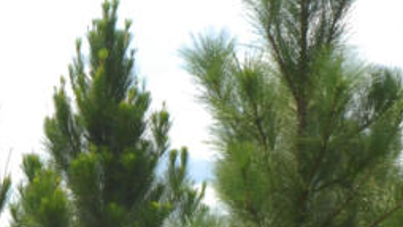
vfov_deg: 4.1
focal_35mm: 292
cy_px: 337
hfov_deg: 7.3
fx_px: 3121
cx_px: -86
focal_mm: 46
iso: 140
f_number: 6.7
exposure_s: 1/180
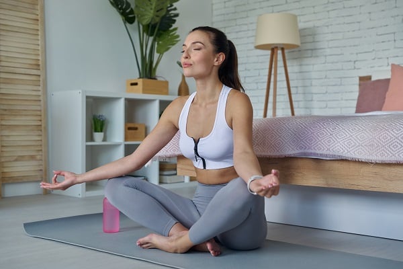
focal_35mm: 50
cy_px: 134
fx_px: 560
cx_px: 202
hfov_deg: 39.6
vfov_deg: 27.0
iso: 500
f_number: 3.5
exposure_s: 1/160
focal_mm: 50
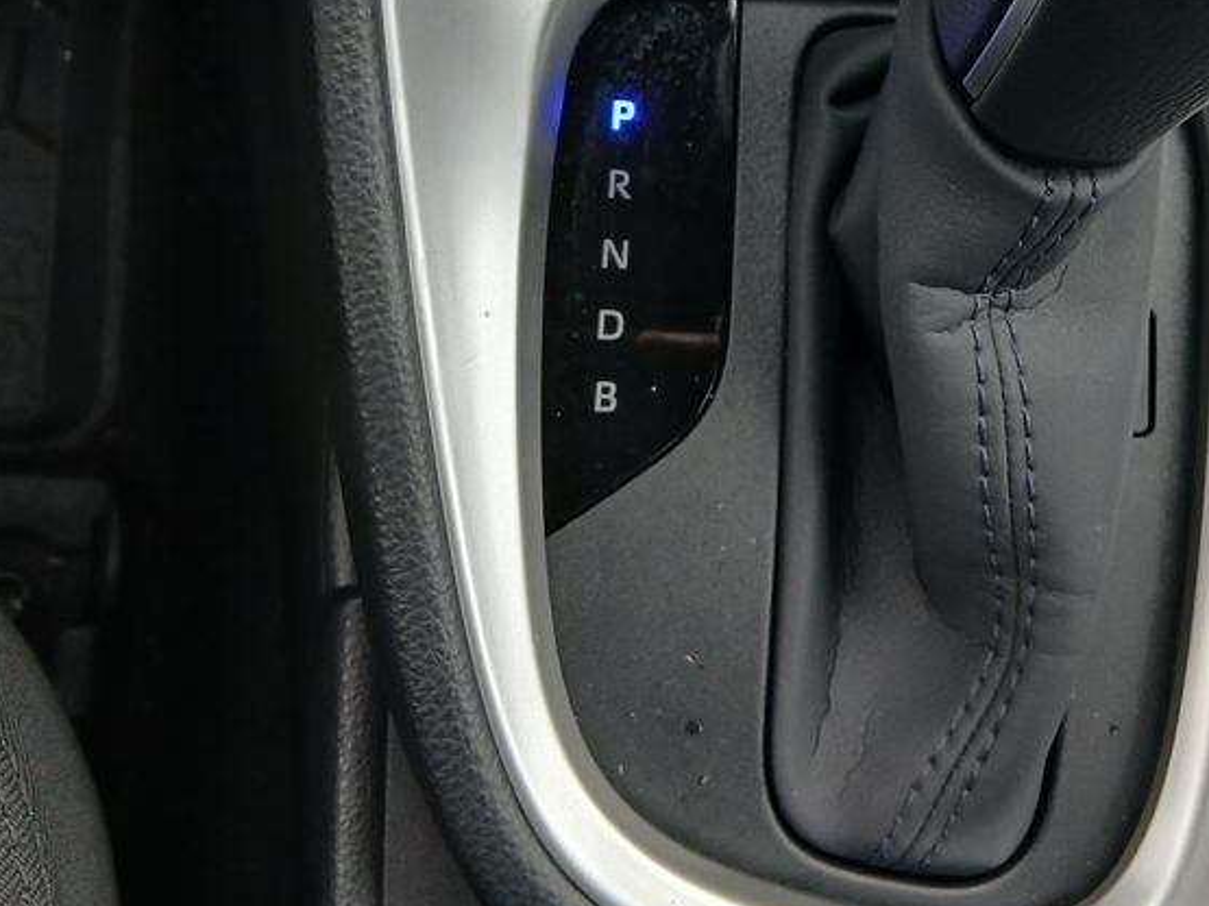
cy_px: 126
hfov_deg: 38.5
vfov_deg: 29.3
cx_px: 930
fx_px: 1676
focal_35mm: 48
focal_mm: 3.98
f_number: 1.8
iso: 160
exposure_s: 1/50
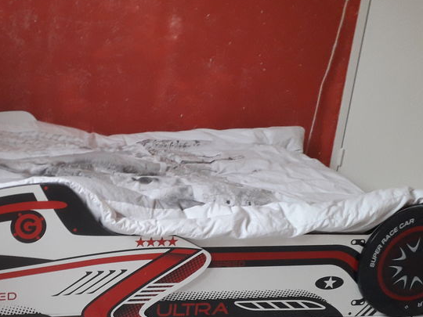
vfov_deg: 28.9
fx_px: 611
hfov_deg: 36.7
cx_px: 75
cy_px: 207
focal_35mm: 50
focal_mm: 3.6
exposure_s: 1/33
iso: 200
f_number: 1.9
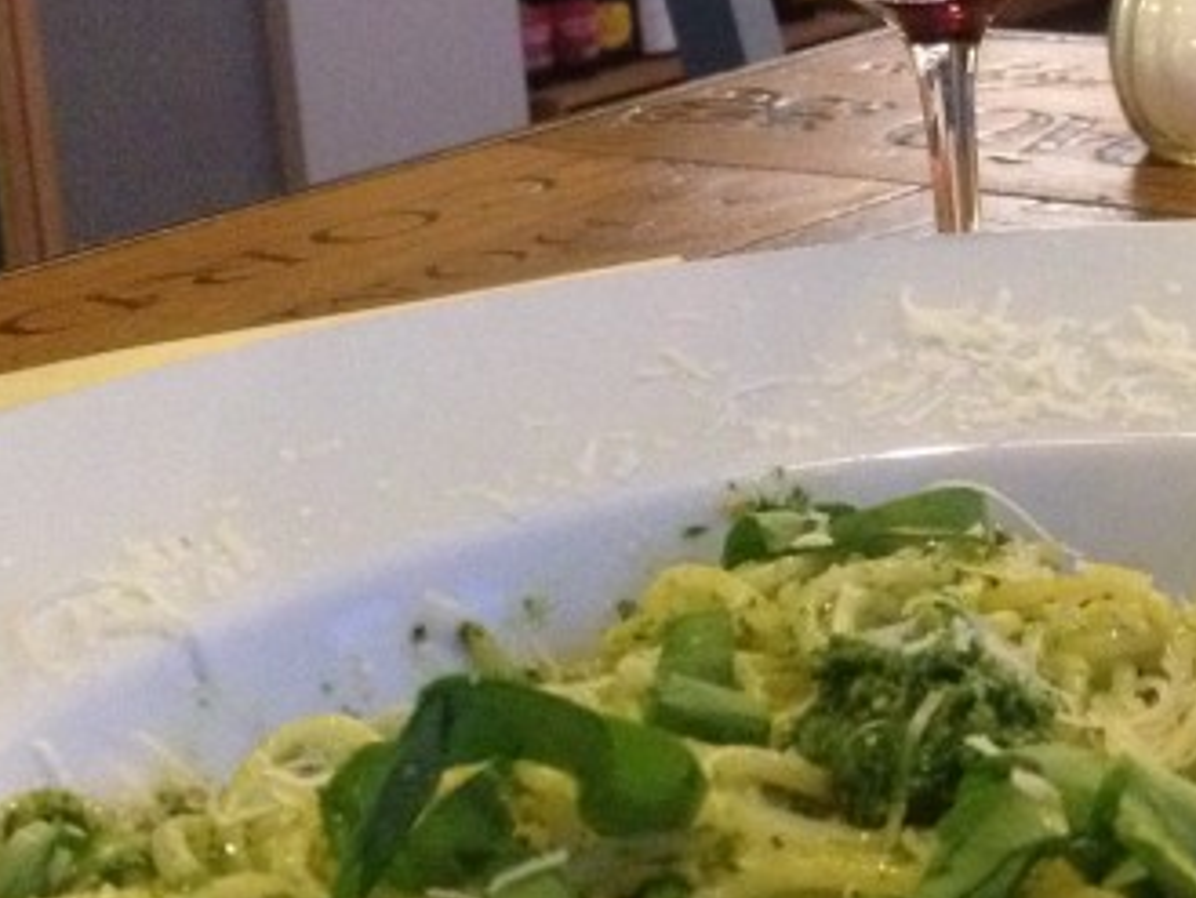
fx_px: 3767
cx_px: 1036
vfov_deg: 13.4
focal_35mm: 109
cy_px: -11
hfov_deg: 17.8
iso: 640
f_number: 2.4
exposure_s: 1/15
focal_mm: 4.28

**********

What to work on: Give back only the lines from the one that carries "focal_mm: 50" through the final line above, both included. Drop all pictures.

Response area:
focal_mm: 50
cy_px: 126
hfov_deg: 38.5
vfov_deg: 29.3
cx_px: 930
fx_px: 1676
focal_35mm: 48
focal_mm: 3.98
f_number: 1.8
iso: 160
exposure_s: 1/50
vfov_deg: 28.9
fx_px: 611
hfov_deg: 36.7
cx_px: 75
cy_px: 207
focal_35mm: 50
focal_mm: 3.6
exposure_s: 1/33
iso: 200
f_number: 1.9
fx_px: 3767
cx_px: 1036
vfov_deg: 13.4
focal_35mm: 109
cy_px: -11
hfov_deg: 17.8
iso: 640
f_number: 2.4
exposure_s: 1/15
focal_mm: 4.28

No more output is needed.